Hacker News new | ask | show | jobs
by AaronFriel 3821 days ago
There's performance overhead to doing everything, but one way to simulate zero'd virtual memory is to simply map them to a zero page and, when a full page write occurs to simply write the page, and when a partial write occurs to zero the rest.

I am not familiar with GPU internals enough, but my understanding is that the GPU should be smart enough to know that a given texture or framebuffer will occupy n full pages, and so when either is written in its entirety, the zeroing only has to occur at the edges. (I would assume that the write would start on a page, but I don't know anything about GPU internals.)

Caveat emptor: I will reiterate I know very little about memory internals. It seems like a bigger issue is that GPU memory is not virtualized and all users get access to the same memory. It's as if three decades of understanding the utility of virtual memory were forgotten.

2 comments

> It seems like a bigger issue is that GPU memory is not virtualized and all users get access to the same memory. It's as if three decades of understanding the utility of virtual memory were forgotten.

I think you're forgetting the most important thing here - GPUs are meant to be fast. Virtualization will add like what, an order of magnitude to the access times?

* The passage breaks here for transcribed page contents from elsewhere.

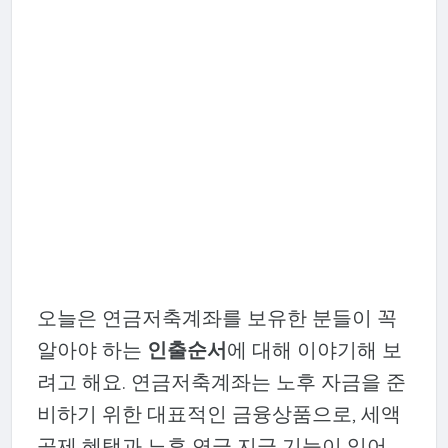
오늘은 연금저축계좌를 보유한 분들이 꼭
알아야 하는
인출순서
에 대해 이야기해 보
려고 해요. 연금저축계좌는 노후 자금을 준
비하기 위한 대표적인 금융상품으로, 세액
공제 혜택과 노후 연금 지급 기능이 있어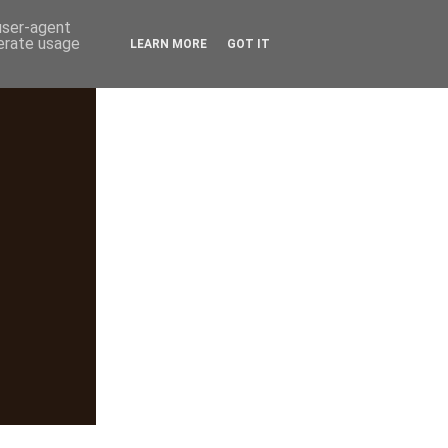
 user-agent
nerate usage
LEARN MORE
GOT IT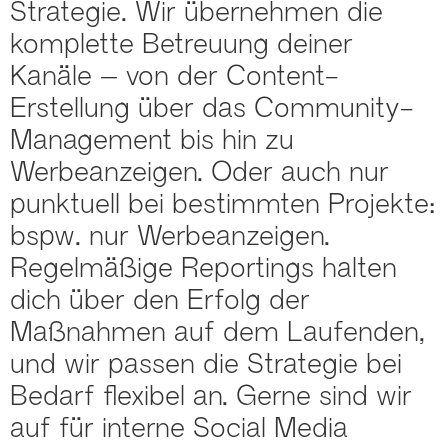
Strategie. Wir übernehmen die
komplette Betreuung deiner
Kanäle – von der Content-
Erstellung über das Community-
Management bis hin zu
Werbeanzeigen. Oder auch nur
punktuell bei bestimmten Projekte:
bspw. nur Werbeanzeigen.
Regelmäßige Reportings halten
dich über den Erfolg der
Maßnahmen auf dem Laufenden,
und wir passen die Strategie bei
Bedarf flexibel an. Gerne sind wir
auf für interne Social Media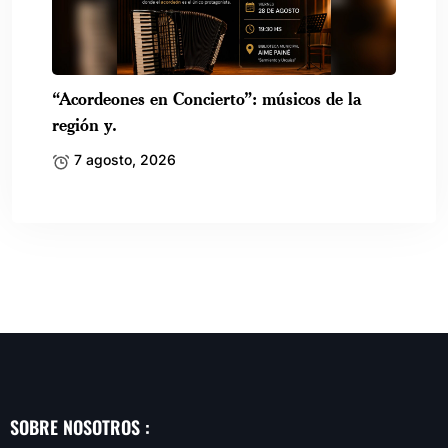
“Acordeones en Concierto”: músicos de la
región y.
7 agosto, 2026
SOBRE NOSOTROS :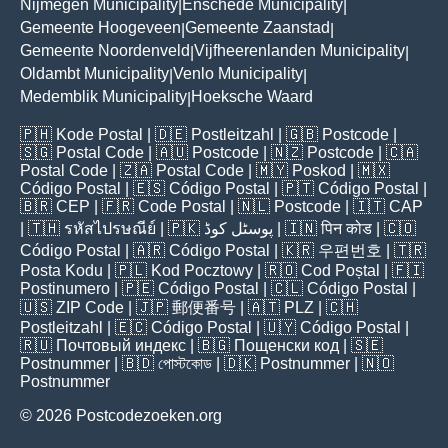
Nijmegen Municipality
Enschede Municipality
|
|
Gemeente Hoogeveen
Gemeente Zaanstad
|
|
Gemeente Noordenveld
Vijfheerenlanden Municipality
|
|
Oldambt Municipality
Venlo Municipality
|
|
Medemblik Municipality
Hoeksche Waard
|
🇵🇭
Kode Postal
| 🇩🇪
Postleitzahl
| 🇬🇧
Postcode
|
🇸🇬
Postal Code
| 🇦🇺
Postcode
| 🇳🇿
Postcode
| 🇨🇦
Postal Code
| 🇿🇦
Postal Code
| 🇲🇾
Poskod
| 🇲🇽
Código Postal
| 🇪🇸
Código Postal
| 🇵🇹
Código Postal
|
🇧🇷
CEP
| 🇫🇷
Code Postal
| 🇳🇱
Postcode
| 🇮🇹
CAP
| 🇹🇭
รหัสไปรษณีย์
| 🇵🇰
پوسٹل کوڈ
| 🇮🇳
पिन कोड
| 🇨🇴
Código Postal
| 🇦🇷
Código Postal
| 🇰🇷
우편번호
| 🇹🇷
Posta Kodu
| 🇵🇱
Kod Pocztowy
| 🇷🇴
Cod Poștal
| 🇫🇮
Postinumero
| 🇵🇪
Código Postal
| 🇨🇱
Código Postal
|
🇺🇸
ZIP Code
| 🇯🇵
郵便番号
| 🇦🇹
PLZ
| 🇨🇭
Postleitzahl
| 🇪🇨
Código Postal
| 🇺🇾
Código Postal
|
🇷🇺
Почтовый индекс
| 🇧🇬
Пощенски код
| 🇸🇪
Postnummer
| 🇧🇩
পোস্টকোড
| 🇩🇰
Postnummer
| 🇳🇴
Postnummer
© 2026 Postcodezoeken.org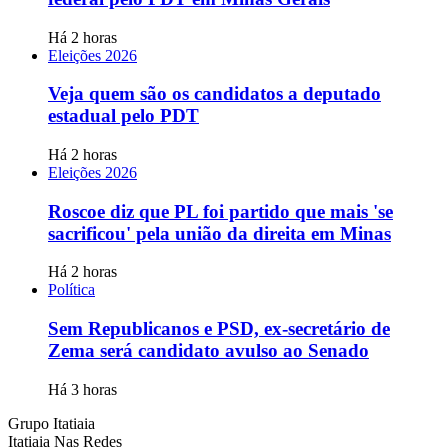
Há 2 horas
Eleições 2026
Veja quem são os candidatos a deputado
estadual pelo PDT
Há 2 horas
Eleições 2026
Roscoe diz que PL foi partido que mais 'se
sacrificou' pela união da direita em Minas
Há 2 horas
Política
Sem Republicanos e PSD, ex-secretário de
Zema será candidato avulso ao Senado
Há 3 horas
Grupo Itatiaia
Itatiaia Nas Redes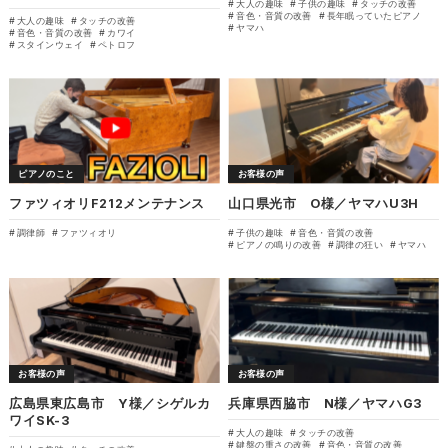
大人の趣味
子供の趣味
タッチの改善
音色・音質の改善
長年眠っていたピアノ
大人の趣味
タッチの改善
ヤマハ
音色・音質の改善
カワイ
スタインウェイ
ペトロフ
ピアノのこと
お客様の声
ファツィオリF212メンテナンス
山口県光市 O様／ヤマハU3H
調律師
ファツィオリ
子供の趣味
音色・音質の改善
ピアノの鳴りの改善
調律の狂い
ヤマハ
お客様の声
お客様の声
広島県東広島市 Y様／シゲルカ
兵庫県西脇市 N様／ヤマハG3
ワイSK-3
大人の趣味
タッチの改善
鍵盤の重さの改善
音色・音質の改善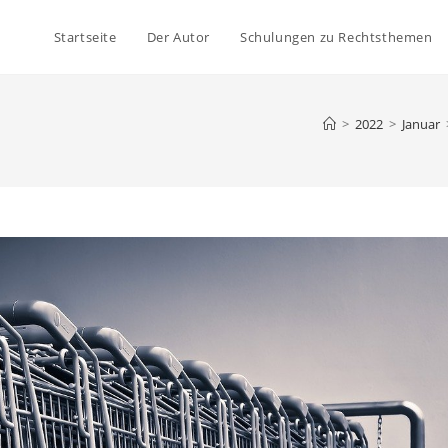
Startseite
Der Autor
Schulungen zu Rechtsthemen
>
2022
>
Januar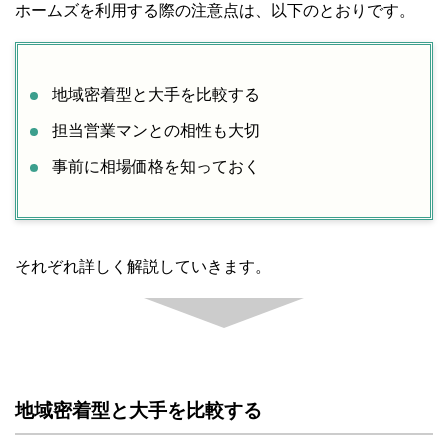
ホームズを利用する際の注意点は、以下のとおりです。
地域密着型と大手を比較する
担当営業マンとの相性も大切
事前に相場価格を知っておく
それぞれ詳しく解説していきます。
地域密着型と大手を比較する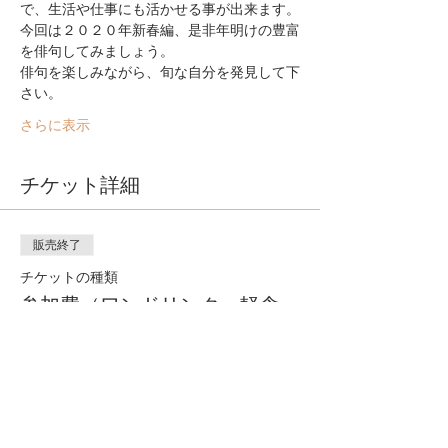
で、生活や仕事にも活かせる事が出来ます。
今回は２０２０年新春編、是非年明けの豊富
を俳句してみましょう。
俳句を楽しみながら、旬な自分を発見して下
さい。
さらに表示
チケット詳細
販売終了
チケットの種類
参加費（ワンドリンク、軽食
付）
詳細を見る
価格
￥3,000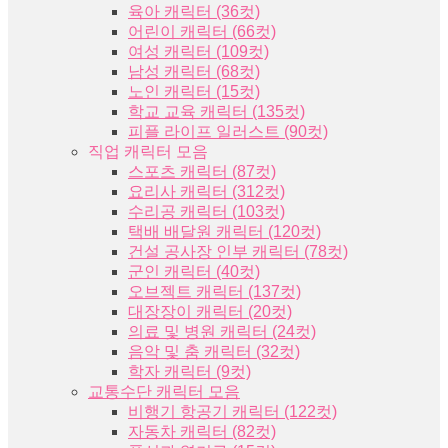
육아 캐릭터 (36컷)
어린이 캐릭터 (66컷)
여성 캐릭터 (109컷)
남성 캐릭터 (68컷)
노인 캐릭터 (15컷)
학교 교육 캐릭터 (135컷)
피플 라이프 일러스트 (90컷)
직업 캐릭터 모음
스포츠 캐릭터 (87컷)
요리사 캐릭터 (312컷)
수리공 캐릭터 (103컷)
택배 배달원 캐릭터 (120컷)
건설 공사장 인부 캐릭터 (78컷)
군인 캐릭터 (40컷)
오브젝트 캐릭터 (137컷)
대장장이 캐릭터 (20컷)
의료 및 병원 캐릭터 (24컷)
음악 및 춤 캐릭터 (32컷)
학자 캐릭터 (9컷)
교통수단 캐릭터 모음
비행기 항공기 캐릭터 (122컷)
자동차 캐릭터 (82컷)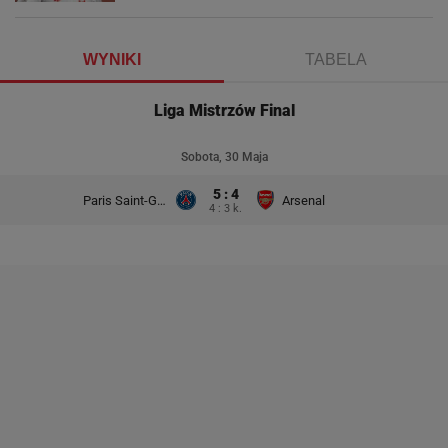
WYNIKI
TABELA
Liga Mistrzów Final
Sobota, 30 Maja
5 : 4
Paris Saint-Germain
Arsenal
4 : 3 k.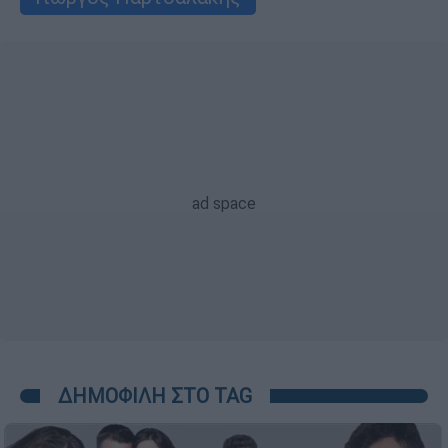
ΔΗΜΟΦΙΛΗ ΣΤΟ TAG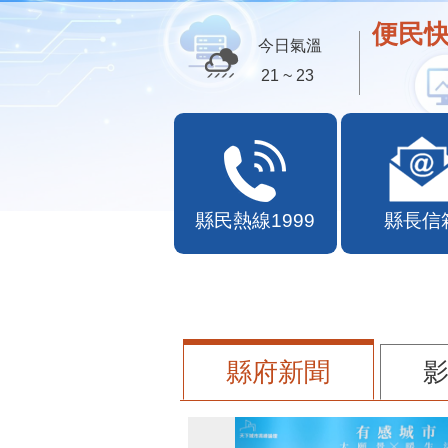
歡迎
今日氣溫
21 ~ 23
縣民熱線1999
縣長信
縣府新聞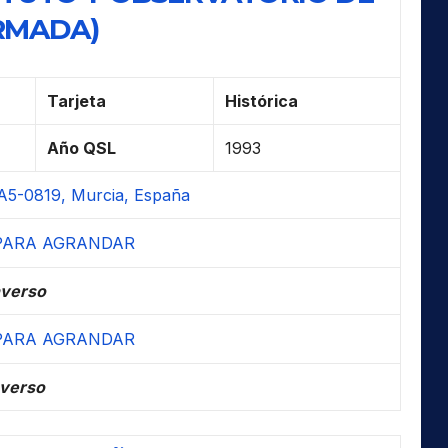
RMADA)
Tarjeta
Histórica
Año QSL
1993
A5-0819, Murcia, España
verso
verso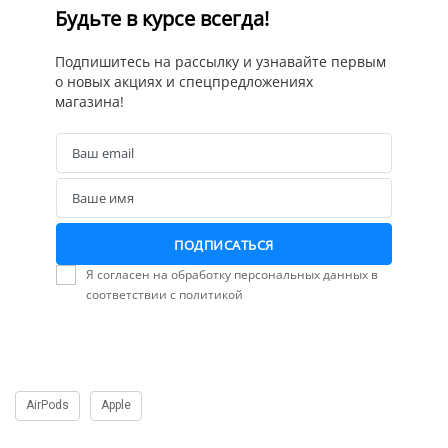
Будьте в курсе всегда!
Подпишитесь на рассылку и узнавайте первым
о новых акциях и спецпредложениях
магазина!
Ваш email
Email
Ваше имя
Name
ПОДПИСАТЬСЯ
Я согласен на обработку персональных данных в
соответствии с политикой
AirPods
Apple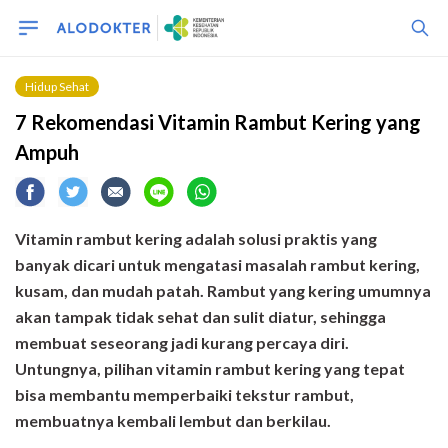
Hidup Sehat
7 Rekomendasi Vitamin Rambut Kering yang
Ampuh
Vitamin rambut kering adalah solusi praktis yang
banyak dicari untuk mengatasi masalah rambut kering,
kusam, dan mudah patah. Rambut yang kering umumnya
akan tampak tidak sehat dan sulit diatur, sehingga
membuat seseorang jadi kurang percaya diri.
Untungnya, pilihan vitamin rambut kering yang tepat
bisa membantu memperbaiki tekstur rambut,
membuatnya kembali lembut dan berkilau.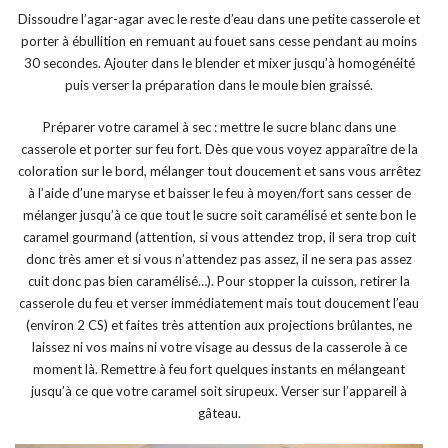
Dissoudre l’agar-agar avec le reste d’eau dans une petite casserole et
porter à ébullition en remuant au fouet sans cesse pendant au moins
30 secondes. Ajouter dans le blender et mixer jusqu’à homogénéité
puis verser la préparation dans le moule bien graissé.
Préparer votre caramel à sec : mettre le sucre blanc dans une
casserole et porter sur feu fort. Dès que vous voyez apparaître de la
coloration sur le bord, mélanger tout doucement et sans vous arrêtez
à l’aide d’une maryse et baisser le feu à moyen/fort sans cesser de
mélanger jusqu’à ce que tout le sucre soit caramélisé et sente bon le
caramel gourmand (attention, si vous attendez trop, il sera trop cuit
donc très amer et si vous n’attendez pas assez, il ne sera pas assez
cuit donc pas bien caramélisé…). Pour stopper la cuisson, retirer la
casserole du feu et verser immédiatement mais tout doucement l’eau
(environ 2 CS) et faites très attention aux projections brûlantes, ne
laissez ni vos mains ni votre visage au dessus de la casserole à ce
moment là. Remettre à feu fort quelques instants en mélangeant
jusqu’à ce que votre caramel soit sirupeux. Verser sur l’appareil à
gâteau.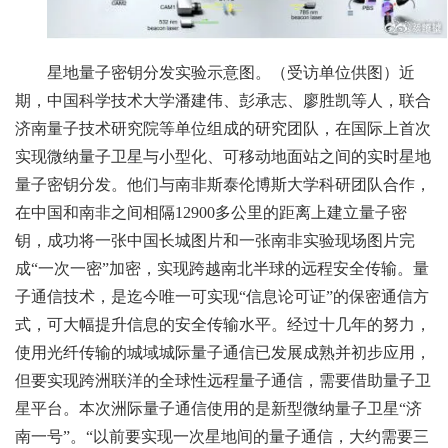
星地量子密钥分发实验示意图。（受访单位供图）近
期，中国科学技术大学潘建伟、彭承志、廖胜凯等人，联合
济南量子技术研究院等单位组成的研究团队，在国际上首次
实现微纳量子卫星与小型化、可移动地面站之间的实时星地
量子密钥分发。他们与南非斯泰伦博斯大学科研团队合作，
在中国和南非之间相隔12900多公里的距离上建立量子密
钥，成功将一张中国长城图片和一张南非实验现场图片完
成“一次一密”加密，实现跨越南北半球的远程安全传输。量
子通信技术，是迄今唯一可实现“信息论可证”的保密通信方
式，可大幅提升信息的安全传输水平。经过十几年的努力，
使用光纤传输的城域城际量子通信已发展成熟并初步应用，
但要实现跨洲联洋的全球性远程量子通信，需要借助量子卫
星平台。本次洲际量子通信使用的是新型微纳量子卫星“济
南一号”。“以前要实现一次星地间的量子通信，大约需要三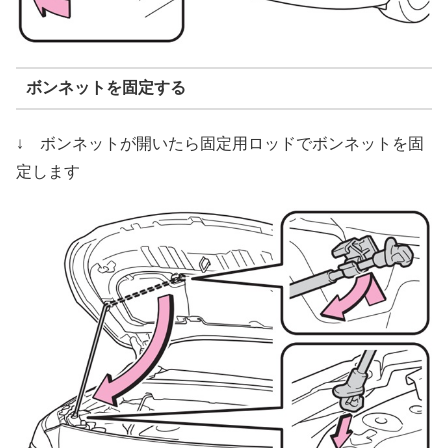
ボンネットを固定する
↓ ボンネットが開いたら固定用ロッドでボンネットを固
定します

GPUs have had MMUs for a while (though they don't recover from page faults the same way CPUs do, I don't believe).
Last I checked, they pretty much don't recover from page faults, they just abort whatever "program" you're trying to run, so you can't really use the MMU for clever things like demand paging. But that's not the point of the GPU's MMU in the first place.
> Last I checked, they pretty much don't recover from page faults, they just abort whatever "program" you're trying to run

Correct. When the GPU page faults, it causes a CPU interrupt and the driver will handle the interrupt. It's not possible to resume execution on a GPU in a timely manner so the only option is to terminate the process that caused the page fault.

> so you can't really use the MMU for clever things like demand paging

Recent GPU generations support "sparse" or "tiled" memory where the GPU can detect if a load or a store would access non-resident memory and then act accordingly. This requires a specialized shader and some CPU-side logic to actually stream in the memory. This can be used to on-demand paging for textures and buffers as well as implement workarounds to reduce visual artifacts from streaming.

GPUs don't have a page fault handler; when there's a page fault, it's an unrecoverable crash. Accordingly, zero-on-allocate (or potentially zero-on-free, but that makes assumptions about startup and teardown that may not be true) is the only way to do it.